Puncaknya ketika wanita itu menunduk dan sebutir air mata menjatuhi pipinya. Annisa, aku bahkan belum pernah melihatmu
menangis. Tetap indah, batinnya. Moment paling indah minggu ini.
Klik. Klik.
Dia akan menuju wanita
itu, ketika dia mendengar suara itu lirih berkata…
“Rabb, aku tak pantas
merindukannya. Mohon ampuni aku!”
***
Dia usap air matanya.
Dia merasa tak pantas menangis. Ketika…
“Kata Ibuku, if you miss
someone, especially your Mom or Father or someone special. Then if they are
away and when a call or a message can’t reduce your longing. Pray for them. God
will clam your heart down and bless them in the same time as well…”, Annisa
mendongak. Suara itu sangat dikenalnya. Adam. Kapan dia ada disini? Kenapa dia bisa tahu?
Adam tersenyum.
Annisa membuang mukanya.
Kata-katanya bagus.
“Makasih kata-katanya.
Bagus.”
“Sama-sama!”, ucap Adam
dengan wajah sedikit bangga. Dia duduk disamping Annisa.
“Memangnya kamu lagi
rindu siapa? Oh, aku tahu. Pasti namanya Adam Josep. Oh, bukan, Adam Yusuf
pastikan? Hmm… kalau bukan itu, pasti Adam saja, hehe. Yang jelas orangnya
tetap sama!”, ucapnya jenaka dan disusul lirikan Annisa yang sengit. Heran, kenapa aku bisa rindu sampai menangis
untuk lelaki ini. Jelas Annisa enggan berkomentar.
“Oke-oke, kamu pasti
bilang enggak kan. Yaah…gak apa-apa lah.” Ucapnya sambil menyandarkan kepalanya
ke kedua tangannya.
“Tapi kamu tahu gak? Aku
rindu kamu, Annisa Namira!’,ucapnya tanpa mengalihkan pandangannya kedepan.

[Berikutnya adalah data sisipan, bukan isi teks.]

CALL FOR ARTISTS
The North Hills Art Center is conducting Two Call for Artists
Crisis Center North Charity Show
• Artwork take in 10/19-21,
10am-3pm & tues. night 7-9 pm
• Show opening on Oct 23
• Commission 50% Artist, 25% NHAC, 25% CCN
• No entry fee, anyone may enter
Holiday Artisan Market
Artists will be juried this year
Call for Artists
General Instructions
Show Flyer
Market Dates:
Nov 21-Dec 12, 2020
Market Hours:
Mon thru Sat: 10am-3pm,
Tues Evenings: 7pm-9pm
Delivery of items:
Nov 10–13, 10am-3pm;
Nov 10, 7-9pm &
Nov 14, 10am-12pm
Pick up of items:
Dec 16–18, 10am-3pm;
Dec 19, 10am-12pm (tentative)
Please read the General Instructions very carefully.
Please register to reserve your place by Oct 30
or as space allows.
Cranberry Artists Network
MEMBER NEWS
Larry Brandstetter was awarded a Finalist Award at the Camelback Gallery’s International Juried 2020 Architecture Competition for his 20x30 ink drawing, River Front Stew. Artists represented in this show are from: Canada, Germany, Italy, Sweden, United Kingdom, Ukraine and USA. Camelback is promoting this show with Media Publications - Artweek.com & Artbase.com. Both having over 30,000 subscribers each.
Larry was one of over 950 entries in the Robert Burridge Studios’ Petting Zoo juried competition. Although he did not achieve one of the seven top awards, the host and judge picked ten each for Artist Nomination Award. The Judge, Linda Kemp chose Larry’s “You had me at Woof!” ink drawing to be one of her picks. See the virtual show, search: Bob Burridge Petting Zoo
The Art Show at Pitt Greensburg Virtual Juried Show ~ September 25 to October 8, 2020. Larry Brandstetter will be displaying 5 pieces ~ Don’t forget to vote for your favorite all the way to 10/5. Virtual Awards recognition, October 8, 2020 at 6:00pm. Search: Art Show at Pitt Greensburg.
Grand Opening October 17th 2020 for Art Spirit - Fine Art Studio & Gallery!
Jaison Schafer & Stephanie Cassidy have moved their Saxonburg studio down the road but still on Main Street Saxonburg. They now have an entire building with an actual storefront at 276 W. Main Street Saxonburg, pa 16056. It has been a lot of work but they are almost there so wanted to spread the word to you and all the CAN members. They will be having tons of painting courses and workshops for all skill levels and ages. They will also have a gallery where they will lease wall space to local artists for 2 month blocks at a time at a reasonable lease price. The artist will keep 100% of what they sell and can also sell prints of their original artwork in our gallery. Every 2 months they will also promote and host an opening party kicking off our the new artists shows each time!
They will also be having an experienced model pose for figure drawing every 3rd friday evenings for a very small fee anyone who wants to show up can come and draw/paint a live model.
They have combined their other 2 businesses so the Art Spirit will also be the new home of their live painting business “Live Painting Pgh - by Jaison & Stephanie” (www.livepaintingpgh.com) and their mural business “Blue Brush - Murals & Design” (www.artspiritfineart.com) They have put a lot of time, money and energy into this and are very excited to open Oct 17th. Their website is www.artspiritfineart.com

Annisa tersentak. Tersipu. Dia juga
merindukanku.
“Hampir empat hari kita
tak bertemu kan. Aku buru-buru pergi, kejar pesawat tercepat sampai aku lupa
handphoneku. Ternyata rindu itu memang menyiksa yaa, hehe”. Dia seperti
berbicara sendiri. Annisa hanya diam saja menikmati kisahnya. Jadi hpnya tinggal? Kenapa tak aktif? Low
bat kah?
Adam seperti mengingat
sesuatu. Dia merogoh sakunya.
“Ini ni, gara-gara rindu
sekali sama kamu, aku buru-buru ke kantor, ngambil hp trus nyari-nyari Annisa
Namira seperti orang kehilangan anak sampai lupa aktifkan hp…”. Dia pun
buru-buru mengaktifkan hpnya.
Beberapa waktu berlalu.
Banyak sms masuk. Pemberitahuan panggilan. Maklum orang sibuk, ketinggalan hp.

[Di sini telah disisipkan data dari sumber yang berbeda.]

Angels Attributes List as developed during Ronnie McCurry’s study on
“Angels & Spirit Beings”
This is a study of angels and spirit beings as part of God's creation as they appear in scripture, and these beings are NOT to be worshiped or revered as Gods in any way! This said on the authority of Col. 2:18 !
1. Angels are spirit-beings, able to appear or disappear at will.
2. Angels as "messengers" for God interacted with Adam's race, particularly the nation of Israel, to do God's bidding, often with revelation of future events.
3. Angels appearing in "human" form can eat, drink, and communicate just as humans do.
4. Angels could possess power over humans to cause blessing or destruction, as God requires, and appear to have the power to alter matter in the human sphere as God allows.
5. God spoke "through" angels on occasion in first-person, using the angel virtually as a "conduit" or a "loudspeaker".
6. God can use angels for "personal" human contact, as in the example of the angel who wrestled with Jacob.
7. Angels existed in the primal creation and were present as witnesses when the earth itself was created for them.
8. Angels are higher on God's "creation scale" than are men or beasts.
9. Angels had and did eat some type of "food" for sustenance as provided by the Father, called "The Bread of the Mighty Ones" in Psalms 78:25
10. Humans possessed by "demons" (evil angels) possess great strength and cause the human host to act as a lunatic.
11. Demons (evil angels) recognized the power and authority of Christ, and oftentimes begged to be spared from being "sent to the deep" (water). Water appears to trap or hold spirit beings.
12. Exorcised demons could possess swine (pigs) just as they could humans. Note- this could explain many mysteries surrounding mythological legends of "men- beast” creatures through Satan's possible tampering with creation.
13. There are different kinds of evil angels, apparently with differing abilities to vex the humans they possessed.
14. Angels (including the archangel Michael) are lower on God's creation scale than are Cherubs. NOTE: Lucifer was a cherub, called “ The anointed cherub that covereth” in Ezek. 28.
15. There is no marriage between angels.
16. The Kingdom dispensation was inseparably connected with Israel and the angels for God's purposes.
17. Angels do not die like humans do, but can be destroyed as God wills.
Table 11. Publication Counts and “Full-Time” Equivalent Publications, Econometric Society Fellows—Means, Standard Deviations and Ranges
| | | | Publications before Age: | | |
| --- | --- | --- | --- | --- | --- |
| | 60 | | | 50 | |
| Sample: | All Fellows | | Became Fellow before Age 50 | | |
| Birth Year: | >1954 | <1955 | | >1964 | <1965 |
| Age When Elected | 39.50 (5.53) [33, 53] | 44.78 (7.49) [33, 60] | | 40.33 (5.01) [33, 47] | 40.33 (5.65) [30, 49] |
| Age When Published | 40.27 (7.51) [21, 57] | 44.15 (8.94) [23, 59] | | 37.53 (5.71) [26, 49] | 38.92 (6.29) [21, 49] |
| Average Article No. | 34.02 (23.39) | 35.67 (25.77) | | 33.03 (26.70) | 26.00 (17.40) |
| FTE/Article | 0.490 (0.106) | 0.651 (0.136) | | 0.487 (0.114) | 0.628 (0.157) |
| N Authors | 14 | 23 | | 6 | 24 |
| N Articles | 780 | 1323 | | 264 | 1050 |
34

Tapi, satu sms dengan nama itu sangat menarik perhatiannya.
“Nah kan, benar! Kamu
rindu aku…”, ucapnya sambil memperlihatkan sms yang dikirimnya tadi malam.
From: Annisa
[Ingat seseorang itu ternyata terkadang menyiksa].
Annisa tak tahu harus
menyembunyikan mukanya kemana.
***
“Kata nenekmu, kalau
kamu mau melamar seorang gadis tapi tidak tahu ukuran jari manisnya, maka
cobalah di jari kelingkingmu kalau cincinnya pas di jari manis si gadis, maka
bisa jadi dia jodohmu sebenar…”, ucap ibunya saat Adam menemani ibunya ke took
perhiasan pagi sabtu itu. Udara
dingin menusuk. Namun entah kenapa salju seperti masih malu-malu turun ke bumi.
“Oia?”, tanyanya dengan
mimik serius. Biasanya Adam susah percaya hal-hal seperti itu.
Ibunya menoleh
dan sedikit terkejut melihat tanggapan si anak.
“Yaah..Ummi siyh percaya
sedikit aja. Apalagi saat Ayahmu melamar Ummi dulu, Ummi iseng memasangkan
cincinnya, tapi sedikit kedodoran. Dan kini kami pisah kan? Tapi itu semuanya
sudah ada yang mengatur, itu hanya ucapan orang tua kok… emang kenapa siyh?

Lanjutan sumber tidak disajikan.